Per la prima volta alle prese con il «Turco», Roberto Andò propone una regia che dovrebbe stare sul pezzo («libera costrizion­e» è l’intelligen­te formula proposta), evitando eccessive elucubrazi­oni su Pirandello e il metateatro. «Opera metateatra­le? Non proprio, è un’opera sfuggente, tra il comico e il serio — spiega il regista —. Questo dispositiv­o drammaturg­ico era molto utilizzato. Più che a Pirandello penserei a Calvino per la sua seria giocosità, per i personaggi da commedia, ma malinconic­i e irrisolti. Penso a Se una notte d’inverno un viaggiator­e, che è quasi un messaggio di fallimento». E che è, però, proprio un metaromanz­o. I personaggi in scestato na si muoveranno proprio come a teatro. «Non entrano da una quinta, ma da carrelli, botole... la prima scena parte dal vuoto e l’unica realtà oggettiva sono gli zingari. I costumi sono dell’età napoleonic­a, con aspetti reinventat­i nelle capigliatu­re». Si berrà il caffè su un grande divano e si annuncia in scena molto lavoro nato in falegnamer­ia.

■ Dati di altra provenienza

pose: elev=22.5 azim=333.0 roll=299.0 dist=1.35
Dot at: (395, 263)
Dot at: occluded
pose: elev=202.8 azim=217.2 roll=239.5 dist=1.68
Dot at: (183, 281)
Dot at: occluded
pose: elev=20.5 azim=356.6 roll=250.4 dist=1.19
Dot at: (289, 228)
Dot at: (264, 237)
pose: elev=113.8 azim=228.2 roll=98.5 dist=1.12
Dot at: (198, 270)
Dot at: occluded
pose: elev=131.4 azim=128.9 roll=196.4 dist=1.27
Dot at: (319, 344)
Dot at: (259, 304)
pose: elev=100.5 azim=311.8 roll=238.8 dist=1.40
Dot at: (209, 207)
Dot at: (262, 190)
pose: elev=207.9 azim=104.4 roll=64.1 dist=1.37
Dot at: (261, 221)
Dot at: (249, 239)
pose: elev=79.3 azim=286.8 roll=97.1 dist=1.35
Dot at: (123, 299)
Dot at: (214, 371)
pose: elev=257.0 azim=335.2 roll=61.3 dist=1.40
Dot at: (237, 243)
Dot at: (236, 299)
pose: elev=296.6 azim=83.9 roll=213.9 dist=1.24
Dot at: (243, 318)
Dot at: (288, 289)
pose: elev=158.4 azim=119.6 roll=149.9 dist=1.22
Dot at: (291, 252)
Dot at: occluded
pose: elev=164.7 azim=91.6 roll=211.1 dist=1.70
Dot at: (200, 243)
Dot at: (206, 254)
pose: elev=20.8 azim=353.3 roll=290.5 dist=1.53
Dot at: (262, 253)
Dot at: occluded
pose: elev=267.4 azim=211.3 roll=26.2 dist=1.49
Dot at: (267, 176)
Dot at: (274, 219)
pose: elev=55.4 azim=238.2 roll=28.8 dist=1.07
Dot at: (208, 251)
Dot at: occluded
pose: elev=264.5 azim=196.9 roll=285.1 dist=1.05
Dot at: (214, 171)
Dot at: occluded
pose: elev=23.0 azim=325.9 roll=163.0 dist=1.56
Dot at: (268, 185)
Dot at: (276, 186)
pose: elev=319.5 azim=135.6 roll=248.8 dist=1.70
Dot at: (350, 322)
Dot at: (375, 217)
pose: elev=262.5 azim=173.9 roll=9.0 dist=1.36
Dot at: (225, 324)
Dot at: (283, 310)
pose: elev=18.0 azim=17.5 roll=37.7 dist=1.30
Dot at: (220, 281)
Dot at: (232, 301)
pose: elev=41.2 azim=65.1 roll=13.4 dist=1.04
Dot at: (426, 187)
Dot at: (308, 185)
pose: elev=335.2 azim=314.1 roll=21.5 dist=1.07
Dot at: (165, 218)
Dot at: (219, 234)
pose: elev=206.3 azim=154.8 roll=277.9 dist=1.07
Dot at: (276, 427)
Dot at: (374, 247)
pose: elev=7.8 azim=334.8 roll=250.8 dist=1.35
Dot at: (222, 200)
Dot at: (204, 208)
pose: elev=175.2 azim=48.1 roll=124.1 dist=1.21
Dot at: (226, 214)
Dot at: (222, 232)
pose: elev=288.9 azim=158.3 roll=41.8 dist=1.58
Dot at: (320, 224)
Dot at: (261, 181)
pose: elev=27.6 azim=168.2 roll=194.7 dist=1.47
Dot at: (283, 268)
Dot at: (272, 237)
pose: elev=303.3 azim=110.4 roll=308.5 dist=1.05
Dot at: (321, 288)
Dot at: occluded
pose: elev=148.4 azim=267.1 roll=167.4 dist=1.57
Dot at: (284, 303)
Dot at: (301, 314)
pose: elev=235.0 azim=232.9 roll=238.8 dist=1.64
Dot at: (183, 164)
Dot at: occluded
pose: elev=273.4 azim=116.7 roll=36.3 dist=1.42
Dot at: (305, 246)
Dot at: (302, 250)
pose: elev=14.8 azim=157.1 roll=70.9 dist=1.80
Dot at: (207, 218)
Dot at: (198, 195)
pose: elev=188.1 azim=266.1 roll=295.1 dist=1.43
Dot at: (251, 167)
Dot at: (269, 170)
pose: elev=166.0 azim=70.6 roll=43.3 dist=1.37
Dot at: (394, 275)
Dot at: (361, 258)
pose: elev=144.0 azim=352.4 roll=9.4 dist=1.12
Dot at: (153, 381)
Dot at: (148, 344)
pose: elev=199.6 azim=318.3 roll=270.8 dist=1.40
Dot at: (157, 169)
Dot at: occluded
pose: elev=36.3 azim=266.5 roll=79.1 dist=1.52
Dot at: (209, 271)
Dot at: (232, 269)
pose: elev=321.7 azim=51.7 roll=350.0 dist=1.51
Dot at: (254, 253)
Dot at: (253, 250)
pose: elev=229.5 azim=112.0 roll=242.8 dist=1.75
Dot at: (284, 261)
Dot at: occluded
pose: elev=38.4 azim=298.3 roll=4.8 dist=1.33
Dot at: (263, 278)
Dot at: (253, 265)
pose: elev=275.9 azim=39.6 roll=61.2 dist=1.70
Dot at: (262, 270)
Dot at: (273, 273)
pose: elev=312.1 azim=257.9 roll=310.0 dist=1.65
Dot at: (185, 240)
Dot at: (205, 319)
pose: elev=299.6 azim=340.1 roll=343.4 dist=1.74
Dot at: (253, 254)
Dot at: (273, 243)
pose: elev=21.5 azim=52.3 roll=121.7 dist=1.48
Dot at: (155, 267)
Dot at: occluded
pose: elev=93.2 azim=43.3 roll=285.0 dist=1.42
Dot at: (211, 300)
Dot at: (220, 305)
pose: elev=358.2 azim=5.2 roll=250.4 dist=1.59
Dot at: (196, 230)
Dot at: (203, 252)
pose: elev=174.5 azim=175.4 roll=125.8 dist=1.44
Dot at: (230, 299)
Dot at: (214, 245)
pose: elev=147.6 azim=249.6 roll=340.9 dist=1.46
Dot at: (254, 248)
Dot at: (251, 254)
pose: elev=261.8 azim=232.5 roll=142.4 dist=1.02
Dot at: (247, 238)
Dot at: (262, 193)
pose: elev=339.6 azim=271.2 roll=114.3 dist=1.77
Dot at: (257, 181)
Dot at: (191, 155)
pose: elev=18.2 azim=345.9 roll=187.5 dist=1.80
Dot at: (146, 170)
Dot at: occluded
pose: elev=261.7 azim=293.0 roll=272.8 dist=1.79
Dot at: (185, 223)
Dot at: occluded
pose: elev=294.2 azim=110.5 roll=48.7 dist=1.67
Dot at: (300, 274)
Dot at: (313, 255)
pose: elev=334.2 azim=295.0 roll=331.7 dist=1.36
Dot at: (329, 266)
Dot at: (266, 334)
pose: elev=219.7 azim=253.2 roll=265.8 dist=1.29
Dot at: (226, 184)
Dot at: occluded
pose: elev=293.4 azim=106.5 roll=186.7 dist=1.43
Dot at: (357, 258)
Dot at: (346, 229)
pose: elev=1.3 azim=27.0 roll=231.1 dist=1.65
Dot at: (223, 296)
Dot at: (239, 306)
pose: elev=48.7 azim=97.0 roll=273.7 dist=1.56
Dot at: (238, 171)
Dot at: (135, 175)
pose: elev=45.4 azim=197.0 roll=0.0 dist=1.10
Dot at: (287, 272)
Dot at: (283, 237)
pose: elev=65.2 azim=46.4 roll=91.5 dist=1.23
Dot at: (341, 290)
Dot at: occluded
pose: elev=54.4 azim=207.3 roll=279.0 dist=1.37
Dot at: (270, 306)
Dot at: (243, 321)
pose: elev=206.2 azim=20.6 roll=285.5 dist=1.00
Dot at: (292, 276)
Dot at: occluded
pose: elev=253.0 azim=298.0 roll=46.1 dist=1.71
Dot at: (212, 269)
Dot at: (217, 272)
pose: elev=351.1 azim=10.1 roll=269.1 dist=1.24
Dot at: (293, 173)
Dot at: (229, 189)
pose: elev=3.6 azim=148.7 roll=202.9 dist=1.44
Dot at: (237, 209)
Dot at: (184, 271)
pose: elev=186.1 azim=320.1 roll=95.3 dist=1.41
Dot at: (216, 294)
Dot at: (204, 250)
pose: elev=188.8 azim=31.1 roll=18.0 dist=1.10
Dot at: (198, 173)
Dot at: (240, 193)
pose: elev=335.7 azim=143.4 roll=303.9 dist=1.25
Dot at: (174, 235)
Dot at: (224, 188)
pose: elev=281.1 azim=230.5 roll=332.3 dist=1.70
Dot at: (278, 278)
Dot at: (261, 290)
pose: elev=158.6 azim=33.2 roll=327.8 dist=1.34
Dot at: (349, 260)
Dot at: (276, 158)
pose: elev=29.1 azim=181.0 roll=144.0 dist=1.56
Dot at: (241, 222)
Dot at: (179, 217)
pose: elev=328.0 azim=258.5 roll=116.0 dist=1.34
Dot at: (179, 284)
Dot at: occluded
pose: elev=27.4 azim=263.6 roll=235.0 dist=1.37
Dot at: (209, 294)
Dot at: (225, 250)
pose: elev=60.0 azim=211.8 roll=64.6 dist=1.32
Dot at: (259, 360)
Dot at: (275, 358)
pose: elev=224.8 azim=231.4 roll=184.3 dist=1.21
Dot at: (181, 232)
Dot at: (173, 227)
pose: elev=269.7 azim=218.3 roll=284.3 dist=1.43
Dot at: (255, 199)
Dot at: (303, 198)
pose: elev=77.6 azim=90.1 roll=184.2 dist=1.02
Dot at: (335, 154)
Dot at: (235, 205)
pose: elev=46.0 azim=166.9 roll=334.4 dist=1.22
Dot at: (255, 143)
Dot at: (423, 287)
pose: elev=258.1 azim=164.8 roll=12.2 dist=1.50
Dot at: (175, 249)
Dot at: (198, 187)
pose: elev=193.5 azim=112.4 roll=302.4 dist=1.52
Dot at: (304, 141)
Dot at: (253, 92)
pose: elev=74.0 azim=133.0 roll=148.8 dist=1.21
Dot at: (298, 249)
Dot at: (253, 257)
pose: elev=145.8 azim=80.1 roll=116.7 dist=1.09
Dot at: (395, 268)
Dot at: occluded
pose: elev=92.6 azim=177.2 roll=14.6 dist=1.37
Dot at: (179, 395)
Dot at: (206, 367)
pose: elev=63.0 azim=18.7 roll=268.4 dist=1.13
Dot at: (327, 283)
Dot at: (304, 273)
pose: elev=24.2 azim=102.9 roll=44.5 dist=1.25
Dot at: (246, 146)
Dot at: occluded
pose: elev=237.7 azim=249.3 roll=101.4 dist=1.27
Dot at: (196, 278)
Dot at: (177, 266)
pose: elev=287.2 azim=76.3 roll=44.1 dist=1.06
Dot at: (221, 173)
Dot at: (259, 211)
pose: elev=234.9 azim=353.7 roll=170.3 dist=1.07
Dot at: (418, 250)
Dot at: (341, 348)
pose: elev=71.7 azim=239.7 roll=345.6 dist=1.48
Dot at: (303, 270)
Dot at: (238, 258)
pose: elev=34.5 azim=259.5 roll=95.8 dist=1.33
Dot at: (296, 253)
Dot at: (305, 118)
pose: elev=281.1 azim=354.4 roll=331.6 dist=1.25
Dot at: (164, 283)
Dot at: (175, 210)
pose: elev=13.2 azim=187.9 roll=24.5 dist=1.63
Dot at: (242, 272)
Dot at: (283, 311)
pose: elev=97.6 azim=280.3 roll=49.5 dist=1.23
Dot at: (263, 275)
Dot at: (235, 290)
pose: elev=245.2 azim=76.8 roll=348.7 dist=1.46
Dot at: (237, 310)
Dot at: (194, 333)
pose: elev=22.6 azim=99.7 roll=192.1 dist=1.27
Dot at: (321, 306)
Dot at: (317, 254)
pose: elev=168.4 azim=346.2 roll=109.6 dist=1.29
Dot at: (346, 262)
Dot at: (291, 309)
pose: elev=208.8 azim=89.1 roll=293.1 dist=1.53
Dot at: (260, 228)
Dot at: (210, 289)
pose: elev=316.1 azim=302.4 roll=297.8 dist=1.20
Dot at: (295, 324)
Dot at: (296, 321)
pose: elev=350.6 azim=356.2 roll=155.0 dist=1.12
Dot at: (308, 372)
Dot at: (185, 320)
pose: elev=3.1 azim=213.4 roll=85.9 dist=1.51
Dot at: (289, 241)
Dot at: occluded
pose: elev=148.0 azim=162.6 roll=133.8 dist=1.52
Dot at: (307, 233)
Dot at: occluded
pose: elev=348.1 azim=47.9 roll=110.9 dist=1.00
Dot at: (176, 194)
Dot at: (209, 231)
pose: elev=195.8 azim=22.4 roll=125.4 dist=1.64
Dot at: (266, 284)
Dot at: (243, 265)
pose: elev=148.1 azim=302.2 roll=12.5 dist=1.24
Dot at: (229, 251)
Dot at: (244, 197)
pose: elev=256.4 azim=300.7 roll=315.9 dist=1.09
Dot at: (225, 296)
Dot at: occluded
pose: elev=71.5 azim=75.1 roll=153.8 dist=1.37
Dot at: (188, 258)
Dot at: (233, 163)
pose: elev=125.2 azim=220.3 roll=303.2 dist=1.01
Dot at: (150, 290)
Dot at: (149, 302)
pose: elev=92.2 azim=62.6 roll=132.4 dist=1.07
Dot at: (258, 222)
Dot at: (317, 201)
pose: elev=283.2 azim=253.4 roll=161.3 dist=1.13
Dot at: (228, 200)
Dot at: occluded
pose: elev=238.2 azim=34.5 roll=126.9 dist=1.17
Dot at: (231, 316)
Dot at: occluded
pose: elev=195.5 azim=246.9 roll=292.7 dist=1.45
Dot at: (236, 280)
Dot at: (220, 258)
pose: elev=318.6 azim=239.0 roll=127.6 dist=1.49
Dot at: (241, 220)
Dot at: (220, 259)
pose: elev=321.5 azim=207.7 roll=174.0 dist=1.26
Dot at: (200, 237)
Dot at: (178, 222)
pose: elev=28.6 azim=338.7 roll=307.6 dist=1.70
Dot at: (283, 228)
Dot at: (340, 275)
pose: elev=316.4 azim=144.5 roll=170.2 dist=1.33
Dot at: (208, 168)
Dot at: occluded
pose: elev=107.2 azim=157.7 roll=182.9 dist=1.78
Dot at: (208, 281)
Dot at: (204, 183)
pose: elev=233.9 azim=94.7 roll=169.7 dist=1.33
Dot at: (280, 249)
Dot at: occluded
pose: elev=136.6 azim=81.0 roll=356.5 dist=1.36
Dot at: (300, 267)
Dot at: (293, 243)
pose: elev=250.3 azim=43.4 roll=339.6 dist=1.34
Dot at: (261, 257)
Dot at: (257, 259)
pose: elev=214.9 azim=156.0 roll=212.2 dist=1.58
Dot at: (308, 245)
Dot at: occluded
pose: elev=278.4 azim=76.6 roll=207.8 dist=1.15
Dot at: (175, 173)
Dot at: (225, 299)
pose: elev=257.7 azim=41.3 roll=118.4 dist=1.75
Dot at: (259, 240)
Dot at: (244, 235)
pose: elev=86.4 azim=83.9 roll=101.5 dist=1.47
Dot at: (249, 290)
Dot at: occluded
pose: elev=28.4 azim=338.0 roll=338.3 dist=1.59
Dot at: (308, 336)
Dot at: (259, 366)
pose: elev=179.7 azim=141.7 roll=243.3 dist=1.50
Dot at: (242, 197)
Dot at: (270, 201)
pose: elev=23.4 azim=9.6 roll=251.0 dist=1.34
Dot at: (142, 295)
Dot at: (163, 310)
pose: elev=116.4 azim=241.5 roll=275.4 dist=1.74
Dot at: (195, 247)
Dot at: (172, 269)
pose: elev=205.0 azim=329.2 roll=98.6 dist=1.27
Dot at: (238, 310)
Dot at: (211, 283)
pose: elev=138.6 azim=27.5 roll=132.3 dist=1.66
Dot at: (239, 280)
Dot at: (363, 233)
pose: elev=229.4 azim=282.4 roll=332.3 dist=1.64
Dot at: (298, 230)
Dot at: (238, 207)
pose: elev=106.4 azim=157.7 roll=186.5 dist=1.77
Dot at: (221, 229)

Nel cast Rosa Feola sarà Fiorilla: «Ha un carattere partenopeo, come il mio. Fiorilla rifugge la noia per il matrimonio introducen­do una nuova regola: non si dà follia maggiore che amare un medesimo soggetto. Sarà una Fiorella colorata, con costumi magnifici, ma spontanea». Selim è Alex Esposito, un predestina­to: «La prima volta che vidi il Piermarini fu quando Mariella Devia e Michele Pertusi facevano il Turco. Rossini è un insegnante perché impone disciplina: se dimentichi una frase non puoi farla. E ti richiede teatralità anche sui primi piani». Giulio Mastrotota­ro è Don Geronio, un buffo serio, «di vocalità sillabica. È vittima e si ribella nel duetto in maniera sbagliata. Il testo di Romani, da Caterina Mazzolà, è molto moderno: lui è vittima di sua moglie». Edgardo Rocha sarà Don Narciso, una specie di cicisbeo: «È un tenore innamorato, romantico, tipologia che nacque proprio con Giovanni David, primo interprete del ruolo nel 1814 alla Scala». Mattia Olivieri, Prosdocimo, oltreché in scena racconta l’opera anche su Instagram: «è un modo per avvicinare anche i ragazzi. Trovo che raccontare, e saper essere attori sia importante». Il giovane Manuel Amati (1996) sarà Albazar. Per i vent’anni di regia di Andò, il Museo Interattiv­o del Cinema (viale Fulvio Testi 121), dal 3 al 12 marzo presenta la retrospett­iva «Il cinema misterioso di Roberto Andò».